A fortaleza, que foi erigida por mais de 20.000 ex-escravos, dos quais aproximadamente 2.000 morreram, foi construída no interior como um ponto de observação que permitiu que as forças haitianas observassem desde os vales próximos até a costa.
Uma vez concluída, foi equipada com 365 canhões de diferentes tamanhos, recuperados do grande número de peças de artilharia deixadas pelos europeus na ilha. Ainda hoje é possível ver as grandes reservas de balas de canhão acumuladas em pilhas piramidais na base das muralhas da fortaleza.

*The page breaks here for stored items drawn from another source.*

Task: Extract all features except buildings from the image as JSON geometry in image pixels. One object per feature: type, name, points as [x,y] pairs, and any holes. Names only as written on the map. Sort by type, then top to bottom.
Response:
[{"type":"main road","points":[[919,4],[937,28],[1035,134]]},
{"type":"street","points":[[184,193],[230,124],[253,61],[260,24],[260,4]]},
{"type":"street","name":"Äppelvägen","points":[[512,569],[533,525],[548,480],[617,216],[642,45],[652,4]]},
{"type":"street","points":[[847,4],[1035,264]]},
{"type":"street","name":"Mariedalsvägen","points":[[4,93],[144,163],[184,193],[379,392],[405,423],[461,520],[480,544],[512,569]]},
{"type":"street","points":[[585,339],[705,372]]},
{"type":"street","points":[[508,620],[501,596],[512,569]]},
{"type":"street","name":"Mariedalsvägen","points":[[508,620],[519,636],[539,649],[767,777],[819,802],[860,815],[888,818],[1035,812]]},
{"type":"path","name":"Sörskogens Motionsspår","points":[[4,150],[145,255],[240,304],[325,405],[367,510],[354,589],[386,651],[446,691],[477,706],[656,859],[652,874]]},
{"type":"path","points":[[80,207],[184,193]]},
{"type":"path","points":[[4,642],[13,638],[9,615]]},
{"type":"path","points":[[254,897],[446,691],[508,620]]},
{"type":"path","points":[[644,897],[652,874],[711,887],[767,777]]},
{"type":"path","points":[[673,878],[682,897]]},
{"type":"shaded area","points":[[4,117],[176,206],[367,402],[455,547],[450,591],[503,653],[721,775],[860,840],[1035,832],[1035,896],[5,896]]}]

O plano de Christophe era que seus homens queimassem as colheitas e alimentos armazenados ao longo de toda a costa e depois se retirassem para a fortaleza pela única estrada de montanha que leva a ela. No entanto, o esperado ataque dos franceses nunca aconteceu e, com o tempo, a cidadela foi abandonada.
A França sabia que não podia mais medir forças com os ex-escravos revoltosos, que exterminaram a quase totalidade da população branca da ilha, formada pelos proprietários e administradores, que contava com um número de mais 35 mil pessoas.
Mas antes de terminar a construção em 1820, o ataque partiu de suas próprias tropas, insatisfeitas com seu governo despótico. Christophe, assim como os monarcas europeus decidiu se cercar de príncipes, condes, marqueses e cavaleiros. O General escolheu resolver o assunto atirando uma bala de prata no próprio peito. Diz a lenda que seus seguidores mais leais o enterraram em algum lugar dentro da cidadela.
Seu filho, o herdeiro do trono, não se saiu melhor nas mãos dos rebeldes e o Reino do Haiti desapareceu para sempre. A rainha viúva e suas filhas conseguiram fugir para a Itália e viveram em Pisa até o fim de seus dias.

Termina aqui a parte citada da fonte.